The objective of ASC 842 is to ensure that the control of the underlying asset is transferred to the lessee, and the lessee has the risks and rewards of ownership. Even though FASB has eliminated the bright lines in ASC 840, it does not necessarily prohibit an entity from applying them within the framework of the new guidance.
The acquirer of a cloud-based multi-element arrangement may account for each element of the arrangement separately or account for them on a lump-sum basis.
For example, an arrangement may include cloud services, hardware (e.g., a server) and software. In this example, the acquirer may account for software as an internal-use software, capitalize the hardware and reflect the cloud services expenses as an ongoing operating expense. As an alternative, it can record the whole arrangement as a single performance obligation and account for them as a single unit.
The accounting treatment depends on the contract and the obligations of the buyers and sellers. However, the author believes that the buyer can rely by analogy on the guidance that sellers follow (e.g., ASC 606, Contracts with Customers) to determine the accounting treatment.
ASC 606 guidance requires that the seller identify if performance obligations in contracts containing software, hardware and cloud services are capable of being distinct and whether they are distinct within the context of the contract (ASC 606-10-25-21).

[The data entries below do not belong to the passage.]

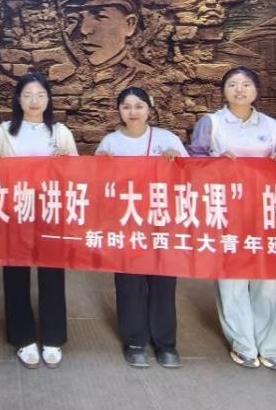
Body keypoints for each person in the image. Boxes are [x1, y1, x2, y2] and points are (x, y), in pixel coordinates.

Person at [188, 68, 276, 371]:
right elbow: (192, 160)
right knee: (232, 278)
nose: (239, 90)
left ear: (256, 91)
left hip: (265, 211)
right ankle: (243, 343)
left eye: (246, 85)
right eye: (232, 84)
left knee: (271, 278)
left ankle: (275, 346)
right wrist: (215, 162)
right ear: (223, 91)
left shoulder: (272, 126)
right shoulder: (212, 123)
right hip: (226, 210)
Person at [0, 71, 78, 369]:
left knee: (52, 274)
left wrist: (67, 163)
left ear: (48, 99)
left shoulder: (61, 132)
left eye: (40, 95)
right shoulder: (4, 131)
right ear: (18, 100)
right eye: (27, 95)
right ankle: (22, 337)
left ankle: (53, 337)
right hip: (14, 210)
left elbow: (77, 175)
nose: (34, 101)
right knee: (15, 274)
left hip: (51, 210)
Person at [95, 87, 187, 369]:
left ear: (150, 108)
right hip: (126, 223)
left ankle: (166, 344)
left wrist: (176, 160)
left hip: (162, 221)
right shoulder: (110, 142)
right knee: (129, 283)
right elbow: (96, 183)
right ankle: (135, 342)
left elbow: (190, 177)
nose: (132, 112)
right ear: (119, 111)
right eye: (126, 106)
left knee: (163, 283)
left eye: (138, 106)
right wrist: (102, 165)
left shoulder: (167, 139)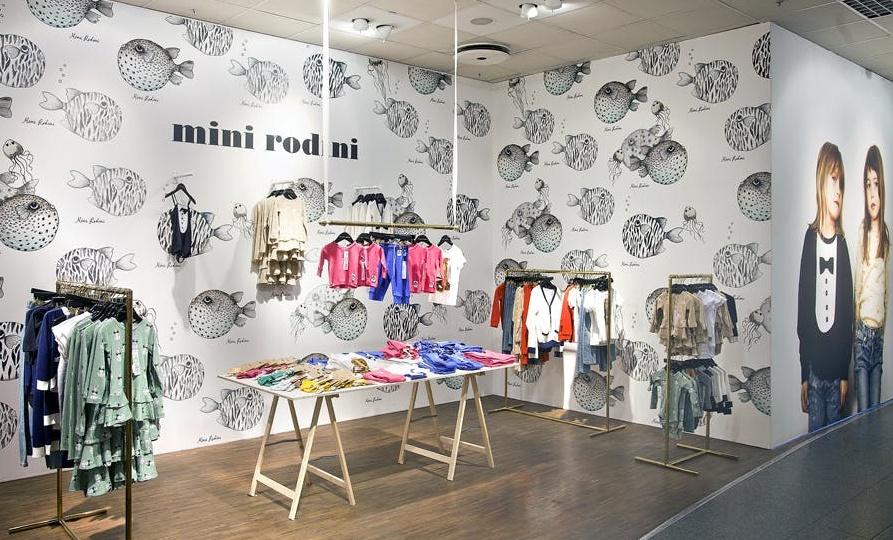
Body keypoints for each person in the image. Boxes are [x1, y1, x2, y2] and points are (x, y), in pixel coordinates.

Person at [797, 142, 854, 432]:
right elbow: (803, 312)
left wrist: (844, 373)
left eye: (841, 183)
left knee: (835, 440)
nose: (838, 190)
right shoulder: (810, 239)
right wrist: (803, 375)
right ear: (821, 181)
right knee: (814, 438)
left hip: (835, 370)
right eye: (833, 180)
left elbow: (846, 316)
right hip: (814, 369)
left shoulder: (842, 245)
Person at [854, 145, 889, 411]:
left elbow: (885, 287)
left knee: (876, 414)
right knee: (864, 414)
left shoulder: (885, 234)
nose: (872, 193)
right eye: (868, 185)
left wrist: (883, 325)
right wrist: (856, 327)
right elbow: (858, 285)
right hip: (863, 331)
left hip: (878, 334)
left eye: (876, 184)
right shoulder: (863, 231)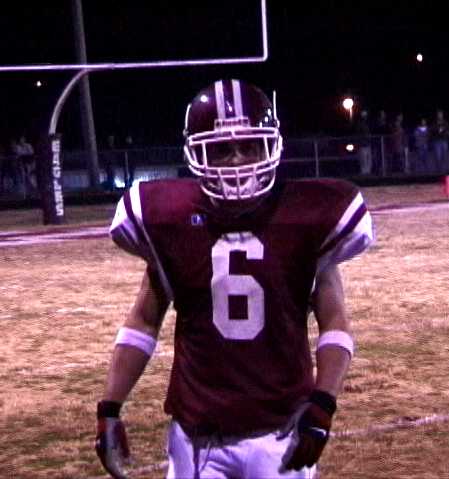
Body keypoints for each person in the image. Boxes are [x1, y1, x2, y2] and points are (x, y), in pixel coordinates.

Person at [95, 79, 375, 479]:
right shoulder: (170, 219)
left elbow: (335, 320)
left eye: (249, 146)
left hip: (281, 432)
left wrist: (323, 404)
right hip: (197, 438)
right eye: (222, 149)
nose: (237, 160)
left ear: (270, 146)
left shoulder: (308, 217)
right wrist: (109, 406)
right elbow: (143, 319)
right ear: (196, 152)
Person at [430, 109, 449, 174]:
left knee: (444, 156)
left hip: (444, 141)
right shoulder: (435, 123)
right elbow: (432, 131)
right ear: (437, 115)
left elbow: (448, 131)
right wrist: (439, 130)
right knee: (438, 156)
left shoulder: (445, 123)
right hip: (437, 141)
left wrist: (445, 133)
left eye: (441, 114)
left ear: (442, 115)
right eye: (439, 114)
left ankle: (444, 170)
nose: (440, 115)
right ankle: (438, 170)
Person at [354, 110, 372, 175]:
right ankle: (364, 172)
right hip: (362, 144)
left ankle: (368, 171)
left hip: (368, 144)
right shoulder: (360, 124)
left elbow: (369, 133)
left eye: (365, 116)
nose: (365, 117)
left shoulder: (368, 124)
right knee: (363, 159)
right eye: (364, 116)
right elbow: (358, 133)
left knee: (368, 159)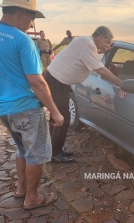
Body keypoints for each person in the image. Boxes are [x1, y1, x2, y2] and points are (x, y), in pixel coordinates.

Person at [0, 0, 64, 210]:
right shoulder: (22, 40)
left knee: (22, 150)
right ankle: (32, 198)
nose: (31, 24)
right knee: (35, 154)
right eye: (32, 18)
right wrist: (55, 112)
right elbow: (37, 81)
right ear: (21, 13)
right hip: (26, 108)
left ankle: (21, 189)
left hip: (3, 108)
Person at [45, 26, 124, 163]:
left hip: (58, 80)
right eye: (107, 42)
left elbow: (88, 55)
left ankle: (52, 150)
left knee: (56, 117)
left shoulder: (84, 41)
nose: (108, 45)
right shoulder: (87, 45)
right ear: (100, 37)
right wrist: (121, 84)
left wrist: (100, 49)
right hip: (56, 81)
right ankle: (55, 153)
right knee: (61, 118)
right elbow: (101, 70)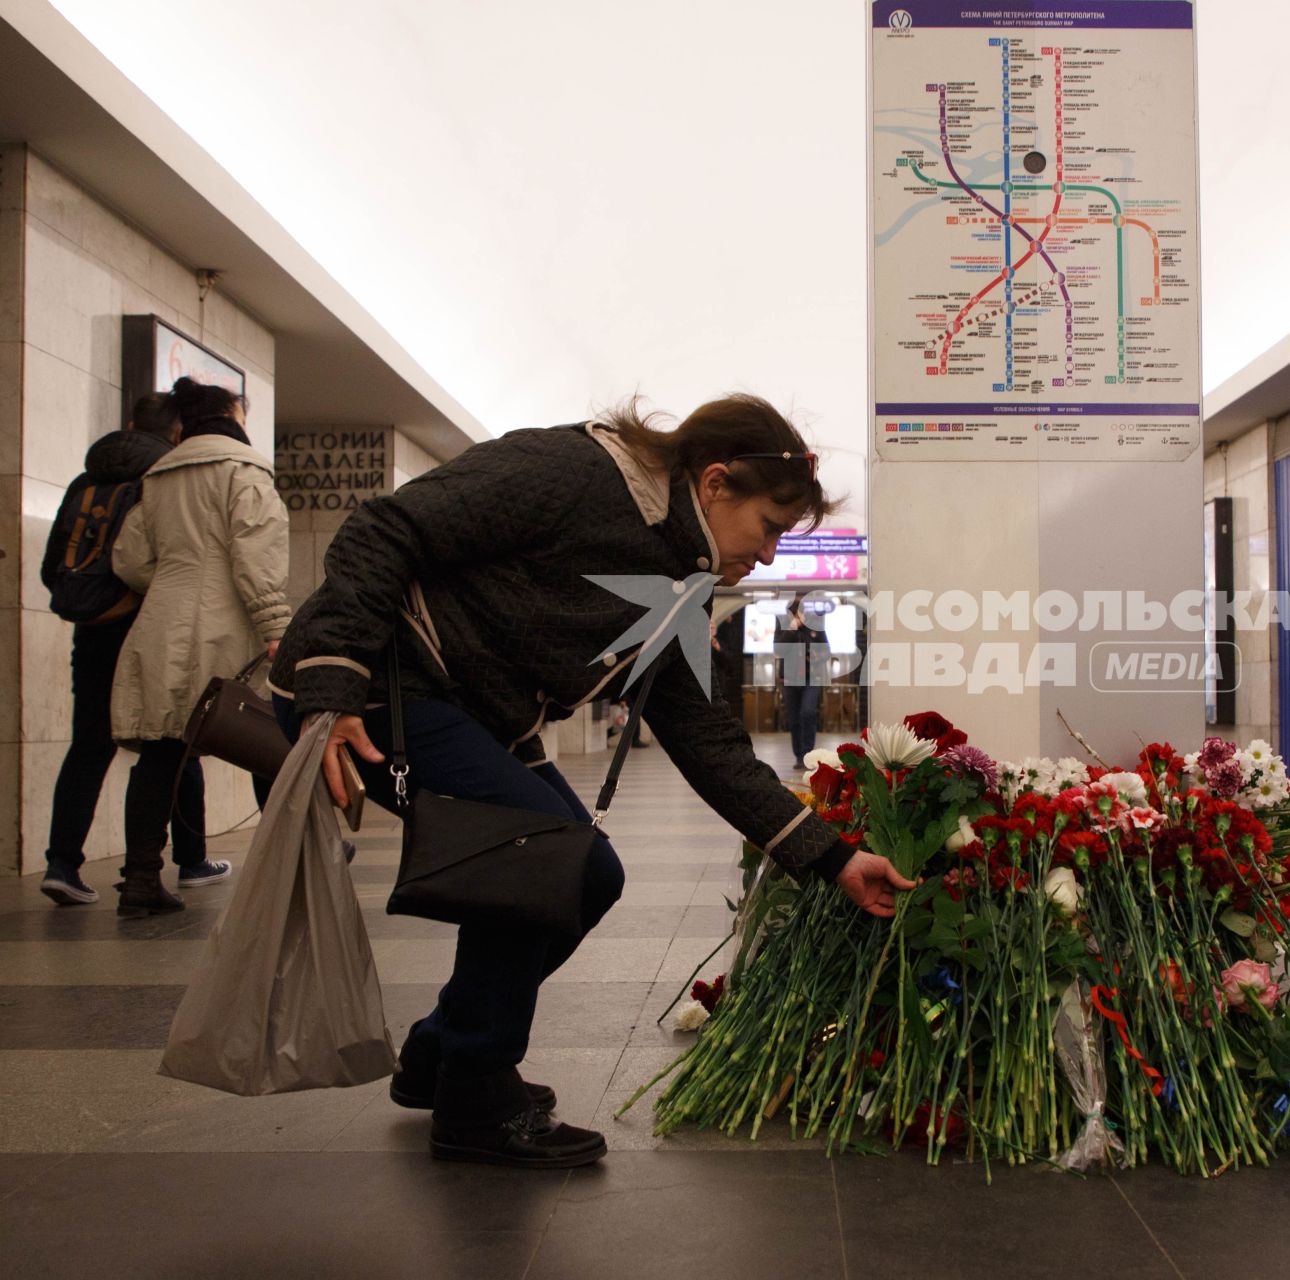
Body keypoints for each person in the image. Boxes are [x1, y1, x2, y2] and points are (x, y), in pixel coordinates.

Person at [268, 394, 915, 1169]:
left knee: (582, 875)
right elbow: (386, 527)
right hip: (378, 688)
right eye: (769, 527)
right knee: (537, 856)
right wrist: (332, 685)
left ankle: (442, 1054)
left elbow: (713, 745)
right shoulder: (575, 471)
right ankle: (474, 1092)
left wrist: (834, 858)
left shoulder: (680, 586)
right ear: (714, 484)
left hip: (468, 712)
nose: (770, 555)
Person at [110, 378, 289, 917]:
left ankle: (140, 877)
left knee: (161, 752)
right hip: (228, 624)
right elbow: (256, 553)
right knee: (267, 738)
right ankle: (294, 856)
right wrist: (275, 624)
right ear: (233, 412)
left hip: (162, 623)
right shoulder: (244, 470)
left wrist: (176, 583)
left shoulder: (158, 476)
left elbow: (131, 559)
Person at [37, 394, 202, 905]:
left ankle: (62, 864)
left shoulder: (84, 483)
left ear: (130, 424)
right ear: (176, 434)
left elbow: (51, 568)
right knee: (171, 739)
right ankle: (188, 861)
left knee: (89, 745)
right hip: (143, 626)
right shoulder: (162, 481)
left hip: (91, 629)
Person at [774, 594, 822, 772]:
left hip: (812, 677)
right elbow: (778, 649)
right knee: (794, 719)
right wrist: (792, 629)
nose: (797, 615)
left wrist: (815, 655)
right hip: (789, 678)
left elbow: (825, 650)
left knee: (808, 712)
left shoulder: (815, 625)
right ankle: (799, 756)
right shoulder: (783, 626)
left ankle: (808, 754)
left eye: (800, 612)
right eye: (794, 613)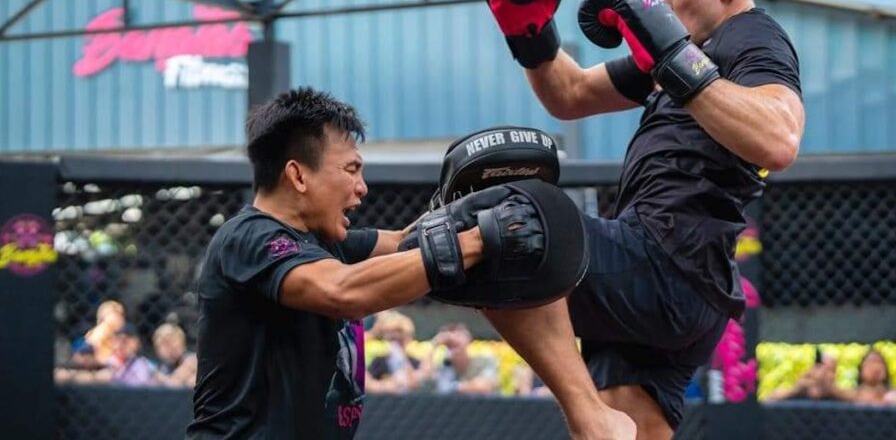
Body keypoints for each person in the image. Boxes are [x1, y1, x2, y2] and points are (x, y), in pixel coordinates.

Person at [478, 0, 804, 437]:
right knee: (632, 417)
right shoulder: (678, 51)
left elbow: (779, 138)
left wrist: (677, 59)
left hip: (666, 263)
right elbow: (570, 93)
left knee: (507, 227)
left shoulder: (750, 36)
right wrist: (528, 28)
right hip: (674, 282)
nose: (659, 3)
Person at [188, 88, 634, 440]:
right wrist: (483, 238)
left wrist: (466, 208)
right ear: (298, 175)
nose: (362, 188)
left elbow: (407, 244)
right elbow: (343, 292)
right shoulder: (247, 239)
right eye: (351, 170)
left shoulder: (328, 243)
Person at [151, 323, 198, 388]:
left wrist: (161, 378)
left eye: (170, 342)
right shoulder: (163, 367)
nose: (168, 348)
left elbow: (173, 384)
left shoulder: (192, 360)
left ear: (181, 341)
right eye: (160, 345)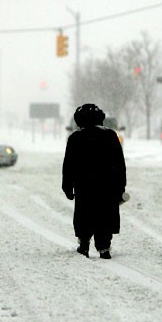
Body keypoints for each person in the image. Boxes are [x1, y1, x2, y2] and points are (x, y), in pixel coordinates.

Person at [62, 103, 126, 259]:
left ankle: (84, 244)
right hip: (107, 187)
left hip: (84, 187)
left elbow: (68, 166)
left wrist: (67, 187)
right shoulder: (110, 136)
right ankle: (104, 247)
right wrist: (120, 188)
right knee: (105, 215)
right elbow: (119, 165)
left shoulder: (75, 138)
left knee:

For example, if the cloud software requires the hardware, and neither of them is capable of functioning without the seller’s services, then the elements of the contracts are not distinct. Another example is that the contract obligates the acquirer to buy the cloud software, hardware and services as a bundle. If so, the elements of the contract cannot be considered as distinct.
ASC 606 requires that companies assess the relevant facts and circumstances to determine whether the elements of a contract are separate performance obligations.Companies can view related software, hardware and cloud-based services as a single performance obligation (based on ASC 606), if and only if they can demonstrate that they augment each other’s functionality significantly. Otherwise, they may conclude that they have separate performance obligations. In summary, acquirers of cloud-based arrangements account for contracts by analogy to sellers’ accounting policies and decisions.
Summary of Cloud-Based Arrangements Accounting
The schedule in Table 1 is a summary of accounting guidance for the accounting treatment of different elements of cloud-based arrangements on the financial statements, which this article covered earlier.
Accounting Issues of Cloud-based Arrangements From an Acquirer’s Perspective
This article expounded on some of the accounting issues related to the acquisition of cloud-based arrangements. Most of the accounting literature focuses on the revenue recognition of cloud-based services, whereas this article focused on the expense recognition of these contracts from the acquirers’ perspective.
Several FASB standards guide the accounting classification and disclosures of these contracts. Like many other areas of accounting, management needs to exercise judgment for capitalization and impairment of expenditures.